Thanks, I'll check out that forum and the Leica LTM 39mm lenses.


----------



## gsgary (Mar 23, 2016)

kovacs22 said:


> Thanks, I'll check out that forum and the Leica LTM 39mm lenses.


All 39mm LTM will fit, Canon, Nikon , Jupiter ect, but my Jupiter 12 and 8 from my Zorki would have to be adjusted to focus perfectly on my Leica M's

Sent from my SM-G903F using Tapatalk


----------



## kovacs22 (Mar 25, 2016)

Well, I've been waiting to get authorization to post on the rangefinder forum. I'm still waiting after a few days now. In the meantime, is the Industar-61 L/D superior to the Industar-61? I hear that the later production of the L/D had a bit worse build quality, so let's compare the earlier production ones (judging by the serial number, I take it).


----------



## gsgary (Mar 26, 2016)

kovacs22 said:


> Well, I've been waiting to get authorization to post on the rangefinder forum. I'm still waiting after a few days now.
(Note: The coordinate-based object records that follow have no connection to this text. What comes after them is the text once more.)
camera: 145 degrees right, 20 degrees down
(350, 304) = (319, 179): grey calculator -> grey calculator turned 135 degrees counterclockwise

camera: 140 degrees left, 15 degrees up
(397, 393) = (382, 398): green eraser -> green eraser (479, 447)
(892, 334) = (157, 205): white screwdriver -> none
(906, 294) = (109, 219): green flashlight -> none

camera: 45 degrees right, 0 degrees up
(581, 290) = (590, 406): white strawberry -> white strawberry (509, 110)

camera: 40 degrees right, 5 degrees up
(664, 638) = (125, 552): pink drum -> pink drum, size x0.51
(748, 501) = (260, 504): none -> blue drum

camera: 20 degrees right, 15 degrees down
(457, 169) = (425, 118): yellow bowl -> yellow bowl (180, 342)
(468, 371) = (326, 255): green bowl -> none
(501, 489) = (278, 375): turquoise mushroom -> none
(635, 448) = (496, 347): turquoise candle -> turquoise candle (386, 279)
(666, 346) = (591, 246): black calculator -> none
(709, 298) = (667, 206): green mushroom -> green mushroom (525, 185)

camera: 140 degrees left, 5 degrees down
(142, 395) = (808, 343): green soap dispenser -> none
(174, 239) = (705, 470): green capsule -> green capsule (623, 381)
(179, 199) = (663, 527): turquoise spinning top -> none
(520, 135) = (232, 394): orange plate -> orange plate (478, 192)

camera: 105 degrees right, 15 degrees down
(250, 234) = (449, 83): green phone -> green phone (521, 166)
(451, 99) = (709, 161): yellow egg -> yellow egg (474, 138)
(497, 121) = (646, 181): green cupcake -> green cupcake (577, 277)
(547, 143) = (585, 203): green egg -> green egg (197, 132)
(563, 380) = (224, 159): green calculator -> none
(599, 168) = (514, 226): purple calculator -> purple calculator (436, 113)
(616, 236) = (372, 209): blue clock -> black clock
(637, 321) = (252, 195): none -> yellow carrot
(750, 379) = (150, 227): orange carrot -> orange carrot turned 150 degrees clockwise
In the meantime, is the Industar-61 L/D superior to the Industar-61? I hear that the later production of the L/D had a bit worse build quality, so let's compare the earlier production ones (judging by the serial number, I take it).


Buy one off ebay and find out they are very cheap

Sent from my SM-G903F using Tapatalk


----------



## xenskhe (Mar 26, 2016)

kovacs22 said:


> Thanks, I'll check out that forum and the Leica LTM 39mm lenses.



Be aware that some FSU screw mount lenses (eg for Zenit) have M42 registration


----------



## kovacs22 (Mar 27, 2016)

Ok, well, I think I'm going to purchase a collapsible Industar-50 lens.

Does anyone know what lens hood size fits the I-50 lens?

Is it 40.5mm? If so, I can simply use the I-61 lens hood I already have.

Thanks in advance!


----------